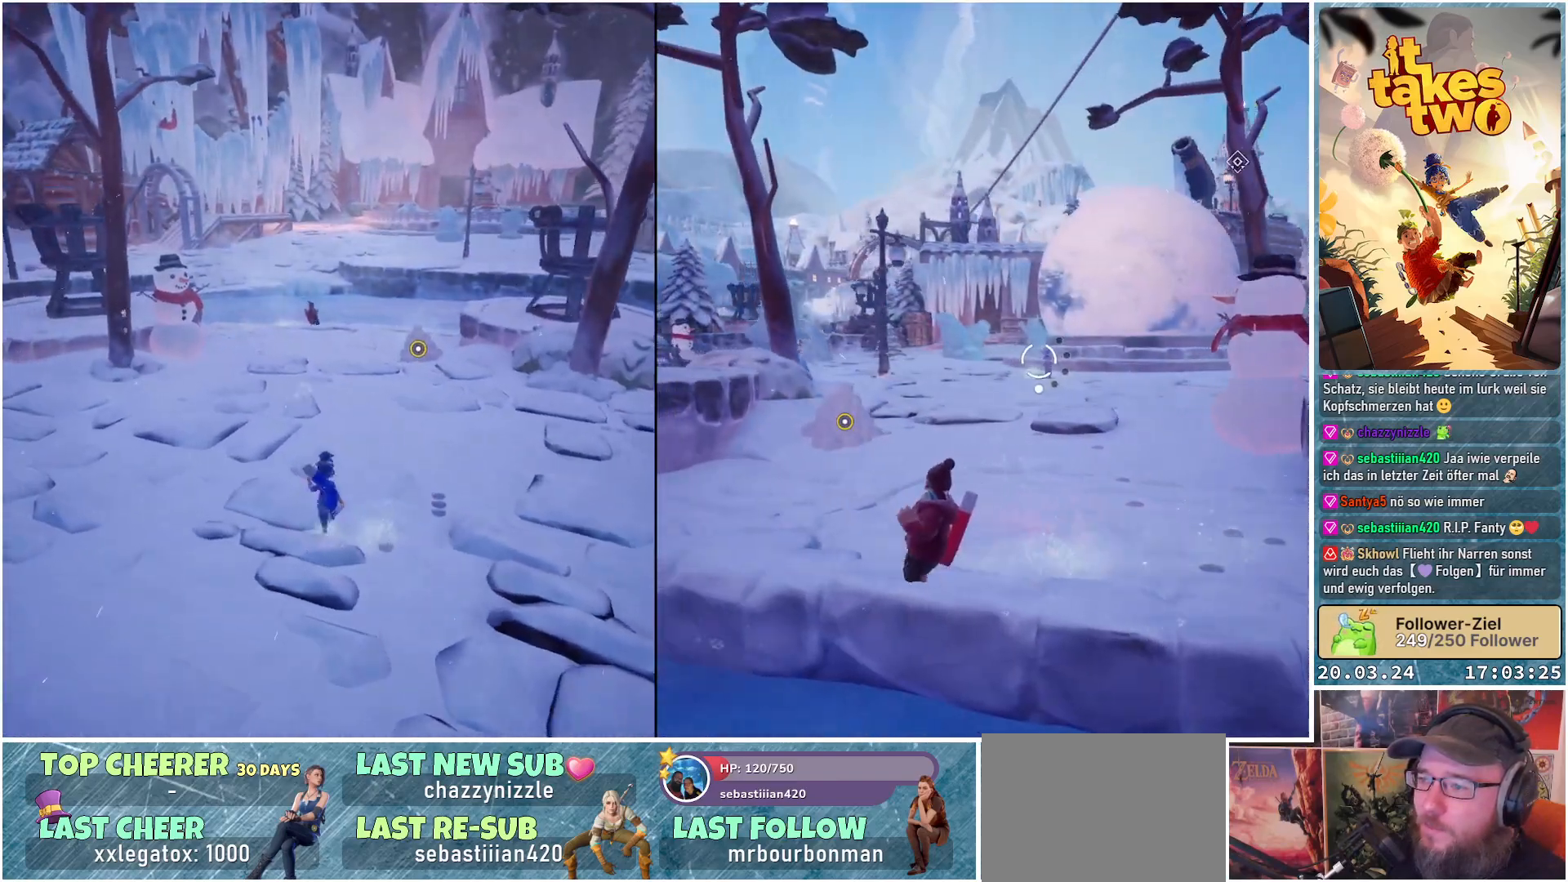
{"buttons": [], "left_stick": "up-right", "right_stick": "center", "events": [[250, "X", "down"], [367, "X", "up"], [400, "left_stick", "up-right"]]}
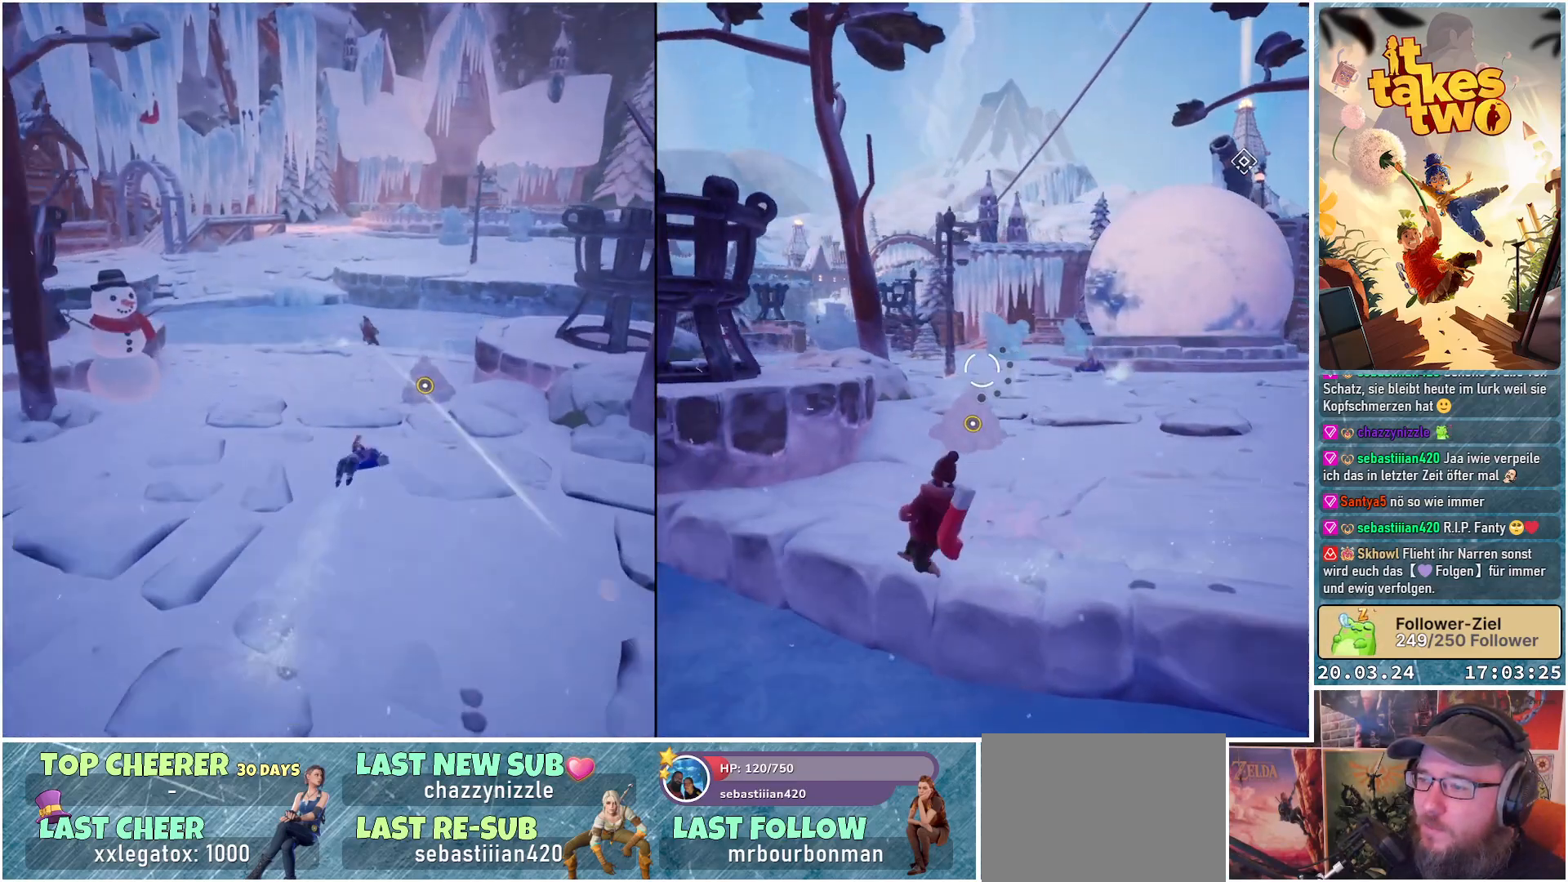
{"buttons": [], "left_stick": "up-right", "right_stick": "center", "events": [[33, "right_stick", "left"], [100, "right_stick", "down-left"], [367, "right_stick", "center"]]}
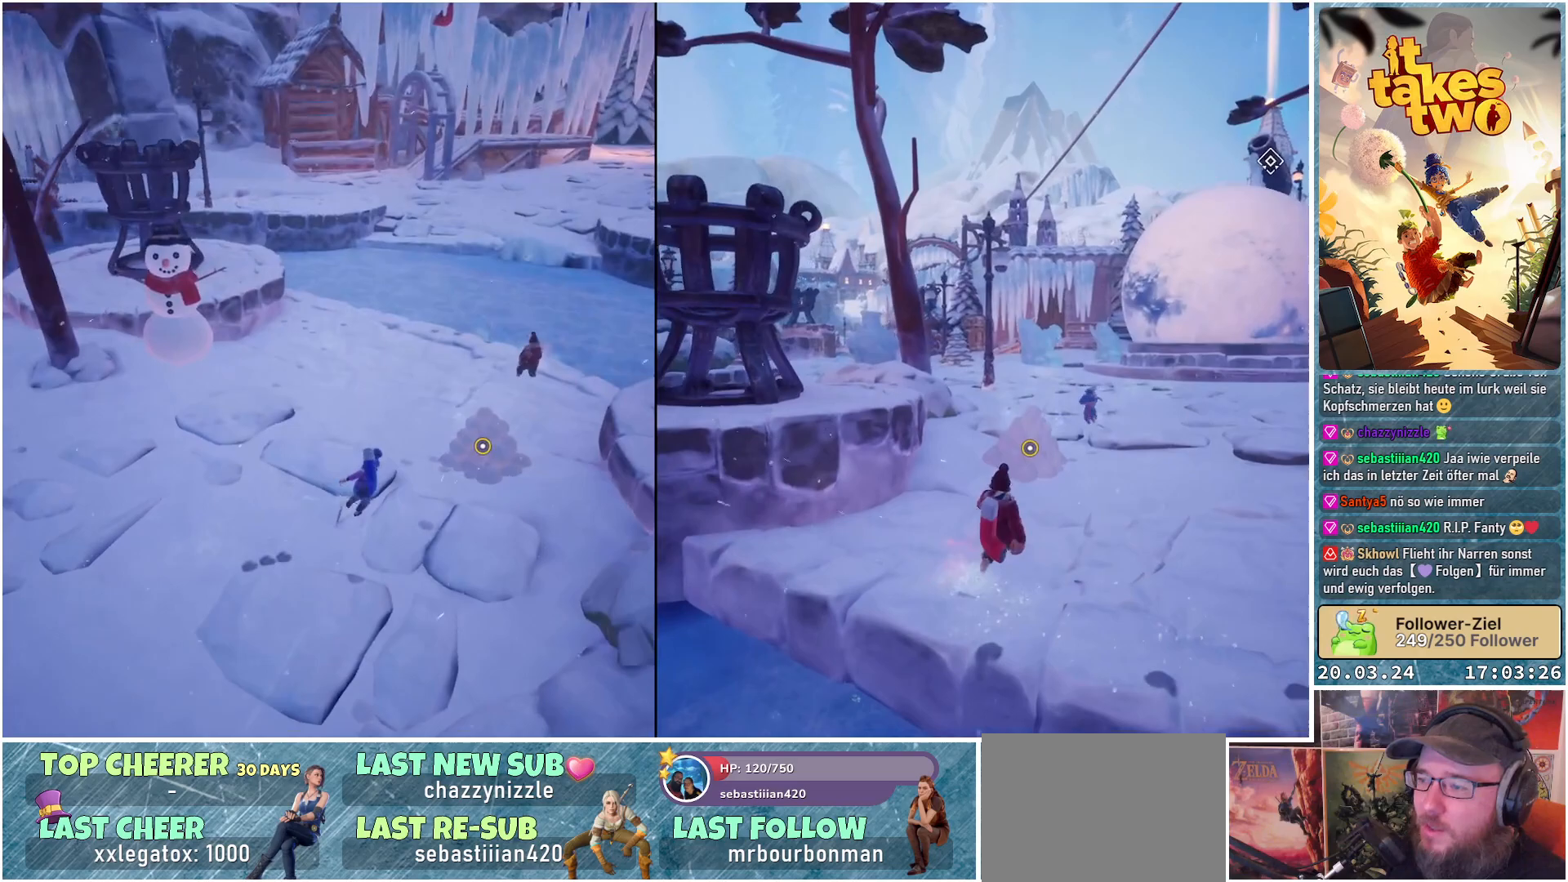
{"buttons": ["Y"], "left_stick": "center", "right_stick": "center", "events": [[283, "left_stick", "center"], [400, "Y", "down"]]}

· · ·

• TASK ITEM
Repeat the listing above word for word, omitting the pictures.

• RESPONSE TO THIS TASK
{"buttons": [], "left_stick": "up-right", "right_stick": "center", "events": [[250, "X", "down"], [367, "X", "up"], [400, "left_stick", "up-right"]]}
{"buttons": [], "left_stick": "up-right", "right_stick": "center", "events": [[33, "right_stick", "left"], [100, "right_stick", "down-left"], [367, "right_stick", "center"]]}
{"buttons": ["Y"], "left_stick": "center", "right_stick": "center", "events": [[283, "left_stick", "center"], [400, "Y", "down"]]}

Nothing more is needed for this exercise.